I learned an entirely new level of gratitude as I hiked the Colorado trail alone this summer.
This funky twilight zone that we entered on election night last November feels like a horror movie that just won’t end. I desperately needed a new perspective. I hadn’t stepped away from organizing in five years. Every day I have the privilege to be able to fight important battles, but I also have to ‘step into’ the world's problems. It was wearing on me.
That’s one reason I decided to take part in a journey of more than 450 miles on foot through majestic mountains and red and orange valleys, crossing waterfalls and rivers. I wanted to be outdoors with grueling, yet inspiring, mountains to climb and breathtaking views.
At one point during my four-week sojourn, I filled my water bladder in a crystal clear, free flowing creek at 12,000 feet. I smiled as the sun shone making the creek’s flow down the mountain even more mystical. I gazed up and noticed I could see the source of the water right above me--a massive snow field.
Each day I found myself thinking about how I was able to hike through breathtaking mountains and drink crystalline water because people with different views, backgrounds and upbringings came together to protect what they hold dear.
I also learned that volunteers built the trail, which wound through wilderness areas and national parks.
The trek unexpectedly reminded me of all the good in the world, and all the people that came before me that made having this incredible experience possible.
Along the way, I encountered many “trail angels” -- everyday people who want to make the world a little kinder by offering something for nothing in return: a warm shower, a ride into town, encouragement, or a comfortable bed for the night.

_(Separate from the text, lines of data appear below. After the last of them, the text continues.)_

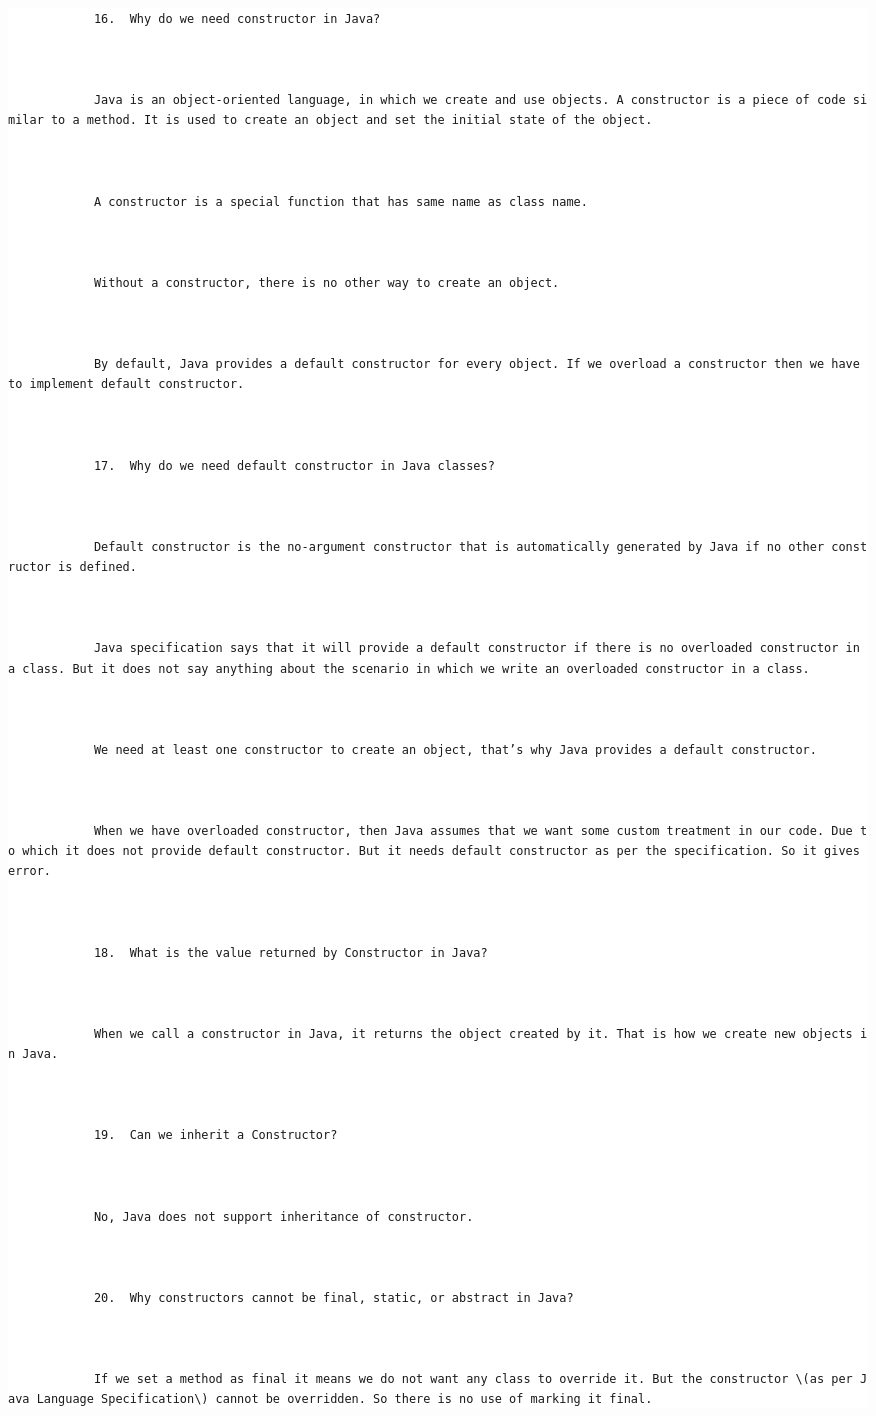                 
                
                16.  Why do we need constructor in Java? 
                
                
                
                Java is an object-oriented language, in which we create and use objects. A constructor is a piece of code similar to a method. It is used to create an object and set the initial state of the object. 
                
                
                
                A constructor is a special function that has same name as class name. 
                
                
                
                Without a constructor, there is no other way to create an object. 
                
                
                
                By default, Java provides a default constructor for every object. If we overload a constructor then we have to implement default constructor. 
                
                
                
                17.  Why do we need default constructor in Java classes? 
                
                
                
                Default constructor is the no-argument constructor that is automatically generated by Java if no other constructor is defined. 
                
                
                
                Java specification says that it will provide a default constructor if there is no overloaded constructor in a class. But it does not say anything about the scenario in which we write an overloaded constructor in a class. 
                
                
                
                We need at least one constructor to create an object, that’s why Java provides a default constructor. 
                
                
                
                When we have overloaded constructor, then Java assumes that we want some custom treatment in our code. Due to which it does not provide default constructor. But it needs default constructor as per the specification. So it gives error. 
                
                
                
                18.  What is the value returned by Constructor in Java? 
                
                
                
                When we call a constructor in Java, it returns the object created by it. That is how we create new objects in Java. 
                
                
                
                19.  Can we inherit a Constructor? 
                
                
                
                No, Java does not support inheritance of constructor. 
                
                
                
                20.  Why constructors cannot be final, static, or abstract in Java? 
                
                
                
                If we set a method as final it means we do not want any class to override it. But the constructor \(as per Java Language Specification\) cannot be overridden. So there is no use of marking it final.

I passed through a number of small towns -- places that were the antithesis of Denver city life. Strangers shared an extra sandwich, or snack (and as a hiker you are always hungry). A young couple on their sixth date drove me into town when I needed to buy supplies. I was invited to drink a cup of tea with a camp neighbor and talk about the world. Complete strangers told me that they were proud of me and offered congratulations as I headed down the final hills into Durango. I stayed in the guest bedroom of a local couple for a night when housing fell through in a small town. I was ever so grateful for a warm shower, a place to do laundry and a comfortable bed.
I was brought back to my roots -- remembering that so many of us are looking to do good in the world. Whether by taking that first step to help a stranger, or organizing as a community to protect our food, our water, and climate so many of us are ready to take action for one another.
As I ease back into city life, I feel a renewed sense of calm, and trust that our movement will continue to grow more compassionate, more powerful and more effective--as long as we remember, during this trying time that there is still good in the world.
I will have a new perspective when the going gets tough.
I look forward to continuing to fight alongside many of you for a more positive and loving future for us all.